An M.B.A. friend of mine is starting a job where she needs to gain functional knowledge of MSSQL Server, and I'd really like to help.
What are the differences between MSSQL and MySQL?
How would you recommend a non-technical person go about learning the ups and downs of MSSQL Server?
[update] Previous database design skills are naught. I've given her to short and long on what a database does from a high-level.
I'd love to say, "you can't". But that would be untrue (or at least mean).
If she has any background with database design at all, then this is merely a new RDBMS.
If she's never done database design, the place to start is not so much with MS SQL, but with how databases work, in my opinion.
Database Design for Mere Mortals is a good place to start. From there I'd move to an MS SQL -specific book, such as Microsoft SQL Server Unleashed.
Download the free SQL Express and start using it. Microsoft also has several video tutorials that would be helpful. They start pretty much from the beginning with "What is a database" and move to more advanced topics.
From the perspective of the database user, the backend is generally irrelevant if they understand some basic concepts.
First and most important concept for the non-technical user is GIGO (Garbage in Garbage out). Bad data is useless data. Check everything you enter into a database for correctness. You really don't want the customer's product to be mailed to San Diego, VA instead of CA.
Then next most important thing is to really understand your user interface and how it works. I've spent a lot of time fixing up junk because users didn't know what they were supposed to put in fields in databases (it would have helped if the developers had not allowed non-email type data to be entered into the email field, but you can't send an email to 757-111-6789). It is never a good idea to put the wrong kind of data into a field because you don't have another place to put it. As a user, you may have no idea what the database is going to use that data for and wrong data can completely stop a process or break something really important. If you don't know what to put in a field, then ask. Don't put junk into a field just because it is required. (Hint, it is required for a reason, that usually means this is data critical to the operation of the database, do not fake this information.)
Now if this person is doing reporting, then the critical concepts become understanding boolean algebra and a very strong undertanding of joins. If you have these two concepts down pat, you have 80-90% of what you need to query a database.
The specifics of the database supported also become important. You need to understand what is stored in what tables (or what views to use) and how they relate to each other. Coming into a new job, I would sit down with the developers if possible and get an overview of the design and whatI would need to know to get the data. I would review existing report queries to see how the data is currently being retrieved and use that to ask questions if I don't understand what the person did. Even a database expert will need to spend some time doing this when faced with a new database, so there is no reason to be shy in asking these questions when you are new.
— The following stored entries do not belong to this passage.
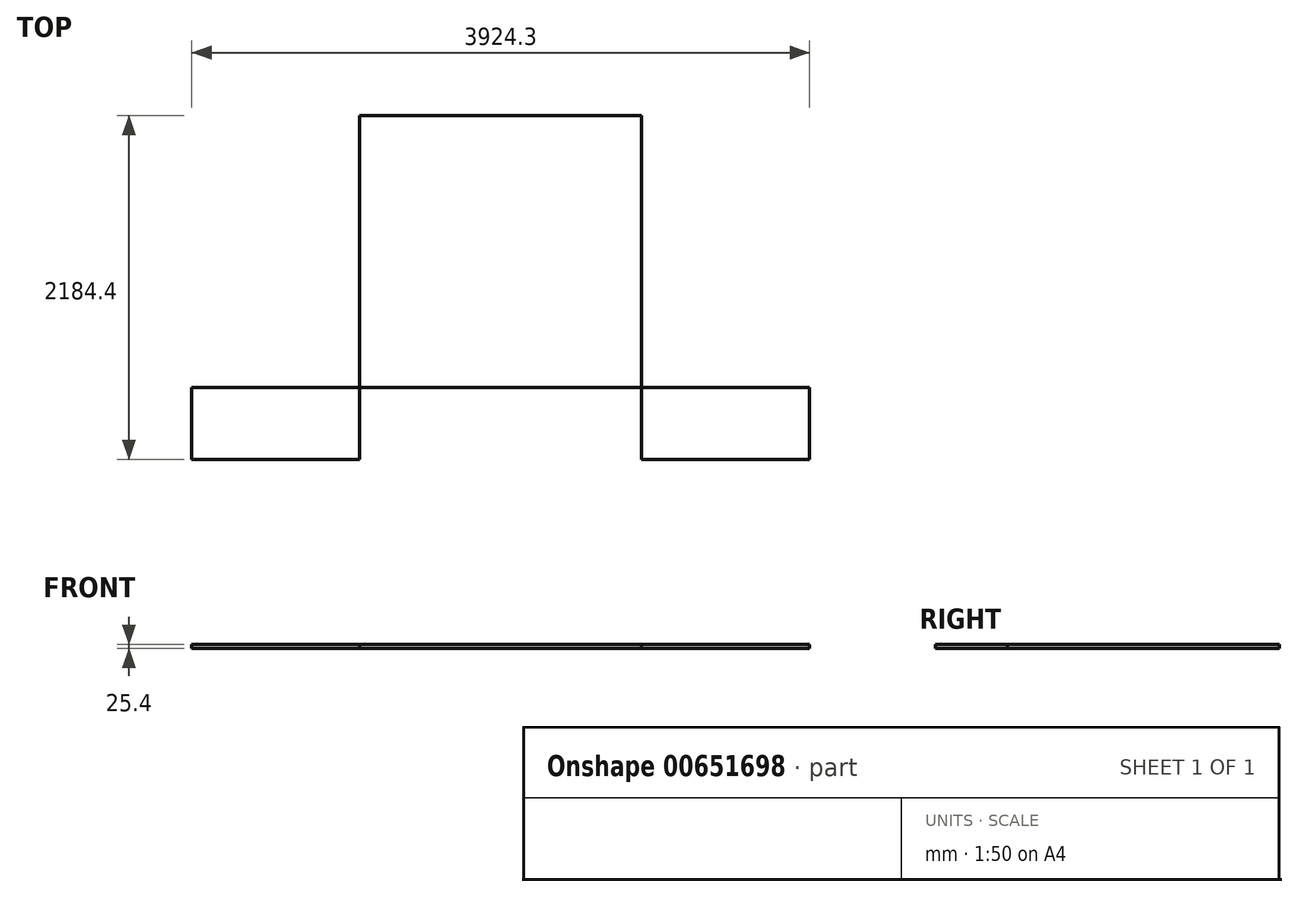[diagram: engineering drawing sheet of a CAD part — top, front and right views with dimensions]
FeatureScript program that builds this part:
annotation { "Feature Type Name" : "Feature", "Feature Type Description" : "" }
export const myFeature = defineFeature(function(context is Context, id is Id, definition is map)
    precondition{}
    {
        {
            var Q0;
            Q0=qCreatedBy(makeId("Top.planeOp"),FACE);
            var sketch = newSketch(context, id + "F0", { "sketchPlane" : qUnion([Q0])});
            skLineSegment(sketch, "E0.bottom", {"start": v(-395.15, 1114.09) * mm, "end": v(1395.55, 1114.09) * mm});
            skLineSegment(sketch, "E0.top", {"start": v(-395.15, -613.11) * mm, "end": v(1395.55, -613.11) * mm});
            skLineSegment(sketch, "E0.left", {"start": v(-395.15, 1114.09) * mm, "end": v(-395.15, -613.11) * mm});
            skLineSegment(sketch, "E0.right", {"start": v(1395.55, 1114.09) * mm, "end": v(1395.55, -613.11) * mm});
            skLineSegment(sketch, "E1.bottom", {"start": v(-395.15, -613.11) * mm, "end": v(-1461.95, -613.11) * mm});
            skLineSegment(sketch, "E1.top", {"start": v(-395.15, -1070.31) * mm, "end": v(-1461.95, -1070.31) * mm});
            skLineSegment(sketch, "E1.left", {"start": v(-395.15, -613.11) * mm, "end": v(-395.15, -1070.31) * mm});
            skLineSegment(sketch, "E1.right", {"start": v(-1461.95, -613.11) * mm, "end": v(-1461.95, -1070.31) * mm});
            skLineSegment(sketch, "E2.bottom", {"start": v(1395.55, -613.11) * mm, "end": v(2462.35, -613.11) * mm});
            skLineSegment(sketch, "E2.top", {"start": v(1395.55, -1070.31) * mm, "end": v(2462.35, -1070.31) * mm});
            skLineSegment(sketch, "E2.left", {"start": v(1395.55, -613.11) * mm, "end": v(1395.55, -1070.31) * mm});
            skLineSegment(sketch, "E2.right", {"start": v(2462.35, -613.11) * mm, "end": v(2462.35, -1070.31) * mm});
            skSolve(sketch);
        }
        {
            var Q0;
            Q0 = qSketchRegion(id + "F0", true);
            extrude(context, id + "F1", {"entities" : qUnion([Q0]), "depth" : 25.4 * mm, "offsetDistance" : 25.4 * mm});
        }
    });
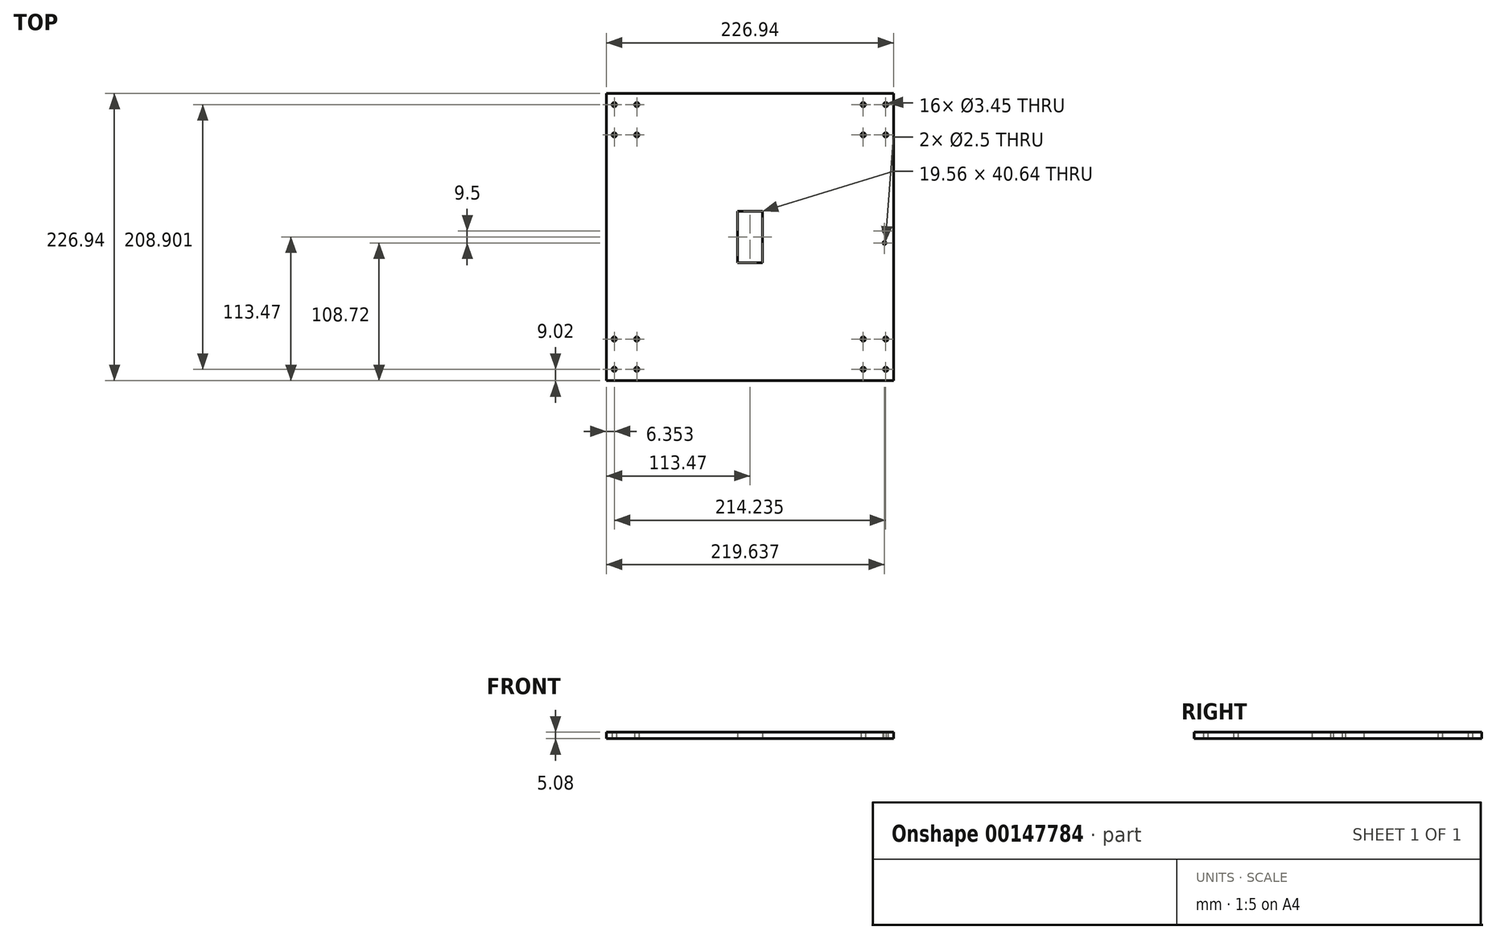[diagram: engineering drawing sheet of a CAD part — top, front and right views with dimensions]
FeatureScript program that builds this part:
annotation { "Feature Type Name" : "Feature", "Feature Type Description" : "" }
export const myFeature = defineFeature(function(context is Context, id is Id, definition is map)
    precondition{}
    {
        {
            var Q0;
            Q0=qCreatedBy(makeId("Top.planeOp"),FACE);
            var sketch = newSketch(context, id + "F0", { "sketchPlane" : qUnion([Q0])});
            skLineSegment(sketch, "E0.bottom", {"start": v(113.47, -113.47) * mm, "end": v(-113.47, -113.47) * mm});
            skLineSegment(sketch, "E0.top", {"start": v(113.47, 113.47) * mm, "end": v(-113.47, 113.47) * mm});
            skLineSegment(sketch, "E0.left", {"start": v(113.47, -113.47) * mm, "end": v(113.47, 113.47) * mm});
            skLineSegment(sketch, "E0.right", {"start": v(-113.47, -113.47) * mm, "end": v(-113.47, 113.47) * mm});
            skPoint(sketch, "E0.middle", {"position": v(0, 0) * mm});
            skLineSegment(sketch, "E1", {"start": v(-107.12, 113.47) * mm, "end": v(-107.12, 104.45) * mm, "construction": true});
            skLineSegment(sketch, "E2", {"start": v(-107.12, 104.45) * mm, "end": v(-113.47, 104.45) * mm, "construction": true});
            skLineSegment(sketch, "E3.bottom", {"start": v(-98.23, 92.51) * mm, "end": v(98.23, 92.51) * mm, "construction": true});
            skLineSegment(sketch, "E3.top", {"start": v(-98.23, -92.51) * mm, "end": v(98.23, -92.51) * mm, "construction": true});
            skLineSegment(sketch, "E3.left", {"start": v(-98.23, 92.51) * mm, "end": v(-98.23, -92.51) * mm, "construction": true});
            skLineSegment(sketch, "E3.right", {"start": v(98.23, 92.51) * mm, "end": v(98.23, -92.51) * mm, "construction": true});
            skLineSegment(sketch, "E4.bottom", {"start": v(-107.12, 104.45) * mm, "end": v(-89.34, 104.45) * mm, "construction": true});
            skLineSegment(sketch, "E4.top", {"start": v(-107.12, 80.57) * mm, "end": v(-89.34, 80.57) * mm, "construction": true});
            skLineSegment(sketch, "E4.left", {"start": v(-107.12, 104.45) * mm, "end": v(-107.12, 80.57) * mm, "construction": true});
            skLineSegment(sketch, "E4.right", {"start": v(-89.34, 104.45) * mm, "end": v(-89.34, 80.57) * mm, "construction": true});
            skPoint(sketch, "E4.middle", {"position": v(-98.23, 92.51) * mm});
            skLineSegment(sketch, "E5.bottom", {"start": v(107.12, 104.45) * mm, "end": v(89.34, 104.45) * mm, "construction": true});
            skLineSegment(sketch, "E5.top", {"start": v(107.12, 80.57) * mm, "end": v(89.34, 80.57) * mm, "construction": true});
            skLineSegment(sketch, "E5.left", {"start": v(107.12, 104.45) * mm, "end": v(107.12, 80.57) * mm, "construction": true});
            skLineSegment(sketch, "E5.right", {"start": v(89.34, 104.45) * mm, "end": v(89.34, 80.57) * mm, "construction": true});
            skPoint(sketch, "E5.middle", {"position": v(98.23, 92.51) * mm});
            skLineSegment(sketch, "E6.bottom", {"start": v(107.12, -104.45) * mm, "end": v(89.34, -104.45) * mm, "construction": true});
            skLineSegment(sketch, "E6.top", {"start": v(107.12, -80.57) * mm, "end": v(89.34, -80.57) * mm, "construction": true});
            skLineSegment(sketch, "E6.left", {"start": v(107.12, -104.45) * mm, "end": v(107.12, -80.57) * mm, "construction": true});
            skLineSegment(sketch, "E6.right", {"start": v(89.34, -104.45) * mm, "end": v(89.34, -80.57) * mm, "construction": true});
            skPoint(sketch, "E6.middle", {"position": v(98.23, -92.51) * mm});
            skLineSegment(sketch, "E7.bottom", {"start": v(-89.34, -104.45) * mm, "end": v(-107.12, -104.45) * mm, "construction": true});
            skLineSegment(sketch, "E7.top", {"start": v(-89.34, -80.57) * mm, "end": v(-107.12, -80.57) * mm, "construction": true});
            skLineSegment(sketch, "E7.left", {"start": v(-89.34, -104.45) * mm, "end": v(-89.34, -80.57) * mm, "construction": true});
            skLineSegment(sketch, "E7.right", {"start": v(-107.12, -104.45) * mm, "end": v(-107.12, -80.57) * mm, "construction": true});
            skPoint(sketch, "E7.middle", {"position": v(-98.23, -92.51) * mm});
            skCircle(sketch, "E8", {"center": v(-107.12, 104.45) * mm, "radius": 1.73 * mm});
            skCircle(sketch, "E9", {"center": v(-89.34, 104.45) * mm, "radius": 1.73 * mm});
            skCircle(sketch, "E10", {"center": v(-89.34, 80.57) * mm, "radius": 1.73 * mm});
            skCircle(sketch, "E11", {"center": v(-107.12, 80.57) * mm, "radius": 1.73 * mm});
            skCircle(sketch, "E12", {"center": v(107.12, 80.57) * mm, "radius": 1.73 * mm});
            skCircle(sketch, "E13", {"center": v(107.12, 104.45) * mm, "radius": 1.73 * mm});
            skCircle(sketch, "E14", {"center": v(89.34, 104.45) * mm, "radius": 1.73 * mm});
            skCircle(sketch, "E15", {"center": v(89.34, 80.57) * mm, "radius": 1.73 * mm});
            skCircle(sketch, "E16", {"center": v(107.12, -104.45) * mm, "radius": 1.73 * mm});
            skCircle(sketch, "E17", {"center": v(107.12, -80.57) * mm, "radius": 1.73 * mm});
            skCircle(sketch, "E18", {"center": v(89.34, -80.57) * mm, "radius": 1.73 * mm});
            skCircle(sketch, "E19", {"center": v(89.34, -104.45) * mm, "radius": 1.73 * mm});
            skCircle(sketch, "E20", {"center": v(-89.34, -104.45) * mm, "radius": 1.73 * mm});
            skCircle(sketch, "E21", {"center": v(-89.34, -80.57) * mm, "radius": 1.73 * mm});
            skCircle(sketch, "E22", {"center": v(-107.12, -80.57) * mm, "radius": 1.73 * mm});
            skCircle(sketch, "E23", {"center": v(-107.12, -104.45) * mm, "radius": 1.73 * mm});
            skLineSegment(sketch, "E24.bottom", {"start": v(9.78, 20.32) * mm, "end": v(-9.78, 20.32) * mm});
            skLineSegment(sketch, "E24.top", {"start": v(9.78, -20.32) * mm, "end": v(-9.78, -20.32) * mm});
            skLineSegment(sketch, "E24.left", {"start": v(9.78, 20.32) * mm, "end": v(9.78, -20.32) * mm});
            skLineSegment(sketch, "E24.right", {"start": v(-9.78, 20.32) * mm, "end": v(-9.78, -20.32) * mm});
            skLineSegment(sketch, "E25", {"start": v(113.47, 0) * mm, "end": v(106.17, 0) * mm, "construction": true});
            skLineSegment(sketch, "E26", {"start": v(106.17, 4.75) * mm, "end": v(106.17, -4.75) * mm, "construction": true});
            skCircle(sketch, "E27", {"center": v(106.17, 4.75) * mm, "radius": 1.25 * mm});
            skCircle(sketch, "E28", {"center": v(106.17, -4.75) * mm, "radius": 1.25 * mm});
            skSolve(sketch);
        }
        {
            var Q0;
            Q0=qSketchRegion(id+"F0",true);
            extrude(context, id + "F1", {"entities" : qUnion([Q0]), "depth" : 5.08 * mm});
        }
    });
Final thing is to learn how to report a problem to the developers. Problems that are not reported don't get fixed! Problems that are not reproducable because the user didn't provide screen shots and a context for what she was doing when the error occurred, don't get fixed either. New data fields that are needed as business requirements change, don't get added to the database until the developers know about them (Please ask for a Notes field if you need it instead of entering junk data into a field like email that you personally are not using for instance). New business requirements often require a lot of work in the backend to change how things work, it isn't as simple as adding a field on a form. Please be aware of that too when you make requests.
I learned from Robert Vieira's Professional SQL Server 2000 Programming -- well written and comprehensive. I am pretty sure the 2005 version is very similar, just updated. Despite the 'professional' label, I found it a great intro (I had practically no database experience at the time).
Also I second Erikk's comment. Download SQL Express and PLAY!